## Work item:
From the entries below, reproduce exactly the line containing "left front paw: (198, 496)", the line containing "left elbow: (1045, 503)", and every line in between, with nothing added.

---

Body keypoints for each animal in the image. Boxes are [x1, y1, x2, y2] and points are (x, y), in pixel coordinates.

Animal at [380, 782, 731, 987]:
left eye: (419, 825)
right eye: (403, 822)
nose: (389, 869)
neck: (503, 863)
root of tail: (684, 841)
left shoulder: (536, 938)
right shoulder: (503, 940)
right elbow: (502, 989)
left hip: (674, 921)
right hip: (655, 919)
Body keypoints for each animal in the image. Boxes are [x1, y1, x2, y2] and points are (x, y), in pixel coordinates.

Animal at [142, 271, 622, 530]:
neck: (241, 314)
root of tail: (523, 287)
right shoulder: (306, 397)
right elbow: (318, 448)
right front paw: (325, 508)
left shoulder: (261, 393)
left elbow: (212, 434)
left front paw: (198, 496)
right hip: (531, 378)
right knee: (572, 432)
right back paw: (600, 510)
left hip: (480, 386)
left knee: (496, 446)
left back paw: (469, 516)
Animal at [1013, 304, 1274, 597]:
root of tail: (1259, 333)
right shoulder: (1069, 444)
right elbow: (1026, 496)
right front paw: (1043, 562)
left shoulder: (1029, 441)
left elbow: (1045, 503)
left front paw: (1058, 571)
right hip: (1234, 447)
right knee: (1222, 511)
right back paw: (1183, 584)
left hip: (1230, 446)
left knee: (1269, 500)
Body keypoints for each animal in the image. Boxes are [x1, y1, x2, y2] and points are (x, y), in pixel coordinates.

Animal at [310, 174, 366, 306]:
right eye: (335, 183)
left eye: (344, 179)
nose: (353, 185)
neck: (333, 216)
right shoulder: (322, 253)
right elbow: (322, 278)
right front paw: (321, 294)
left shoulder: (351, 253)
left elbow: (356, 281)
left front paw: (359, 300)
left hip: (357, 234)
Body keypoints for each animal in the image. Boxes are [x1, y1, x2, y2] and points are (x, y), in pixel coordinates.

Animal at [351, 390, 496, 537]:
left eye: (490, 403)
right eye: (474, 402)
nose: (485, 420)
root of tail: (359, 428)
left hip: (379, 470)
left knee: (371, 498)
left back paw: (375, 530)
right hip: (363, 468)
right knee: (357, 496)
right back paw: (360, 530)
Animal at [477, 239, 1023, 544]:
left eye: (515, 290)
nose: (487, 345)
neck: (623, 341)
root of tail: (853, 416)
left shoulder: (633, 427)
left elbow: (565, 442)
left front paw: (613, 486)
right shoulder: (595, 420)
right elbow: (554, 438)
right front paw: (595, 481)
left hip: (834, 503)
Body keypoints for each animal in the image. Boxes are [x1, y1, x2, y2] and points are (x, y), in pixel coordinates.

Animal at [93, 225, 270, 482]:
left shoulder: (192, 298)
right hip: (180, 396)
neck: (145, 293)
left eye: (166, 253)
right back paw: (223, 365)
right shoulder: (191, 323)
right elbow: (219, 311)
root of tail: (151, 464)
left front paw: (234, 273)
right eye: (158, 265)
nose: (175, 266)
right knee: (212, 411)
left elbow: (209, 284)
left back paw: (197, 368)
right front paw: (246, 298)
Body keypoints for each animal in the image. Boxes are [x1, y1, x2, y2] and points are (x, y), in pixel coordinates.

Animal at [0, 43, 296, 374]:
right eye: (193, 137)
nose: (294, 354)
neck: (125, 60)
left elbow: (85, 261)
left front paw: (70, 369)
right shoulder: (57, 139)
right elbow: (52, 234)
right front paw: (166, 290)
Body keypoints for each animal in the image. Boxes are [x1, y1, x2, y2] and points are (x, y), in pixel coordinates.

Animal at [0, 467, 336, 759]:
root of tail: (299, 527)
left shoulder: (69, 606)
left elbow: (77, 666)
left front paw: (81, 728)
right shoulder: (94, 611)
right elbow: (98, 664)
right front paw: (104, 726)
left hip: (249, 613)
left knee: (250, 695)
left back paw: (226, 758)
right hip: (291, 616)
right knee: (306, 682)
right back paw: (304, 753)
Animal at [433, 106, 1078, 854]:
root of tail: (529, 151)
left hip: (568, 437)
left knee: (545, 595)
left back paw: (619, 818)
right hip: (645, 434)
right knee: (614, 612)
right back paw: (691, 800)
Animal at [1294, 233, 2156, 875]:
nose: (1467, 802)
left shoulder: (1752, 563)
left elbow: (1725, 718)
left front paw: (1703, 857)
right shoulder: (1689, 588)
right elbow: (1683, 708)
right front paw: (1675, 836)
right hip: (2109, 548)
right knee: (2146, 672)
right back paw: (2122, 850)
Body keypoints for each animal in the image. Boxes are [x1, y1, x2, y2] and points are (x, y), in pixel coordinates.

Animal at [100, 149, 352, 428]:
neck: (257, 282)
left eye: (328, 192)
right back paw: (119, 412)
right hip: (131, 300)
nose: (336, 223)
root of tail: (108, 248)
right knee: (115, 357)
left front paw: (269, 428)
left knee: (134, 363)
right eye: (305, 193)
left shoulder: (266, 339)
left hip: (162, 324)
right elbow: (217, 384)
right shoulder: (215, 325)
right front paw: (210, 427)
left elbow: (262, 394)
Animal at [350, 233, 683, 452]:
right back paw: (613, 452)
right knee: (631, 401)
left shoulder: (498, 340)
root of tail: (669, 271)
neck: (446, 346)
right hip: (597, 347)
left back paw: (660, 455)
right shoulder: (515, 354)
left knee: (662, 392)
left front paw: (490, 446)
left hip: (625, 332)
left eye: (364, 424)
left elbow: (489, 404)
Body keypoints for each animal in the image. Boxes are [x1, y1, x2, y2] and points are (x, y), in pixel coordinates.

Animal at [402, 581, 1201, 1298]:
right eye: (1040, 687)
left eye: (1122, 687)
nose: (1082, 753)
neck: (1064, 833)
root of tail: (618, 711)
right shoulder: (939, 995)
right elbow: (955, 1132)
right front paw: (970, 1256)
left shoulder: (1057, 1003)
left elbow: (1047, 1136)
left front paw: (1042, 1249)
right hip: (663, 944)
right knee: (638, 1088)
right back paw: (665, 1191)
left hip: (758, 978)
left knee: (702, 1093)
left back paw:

---

## Output:
left front paw: (198, 496)
right hip: (531, 378)
right knee: (572, 432)
right back paw: (600, 510)
left hip: (480, 386)
left knee: (496, 446)
left back paw: (469, 516)
Animal at [1013, 304, 1274, 597]:
root of tail: (1259, 333)
right shoulder: (1069, 444)
right elbow: (1026, 496)
right front paw: (1043, 562)
left shoulder: (1029, 441)
left elbow: (1045, 503)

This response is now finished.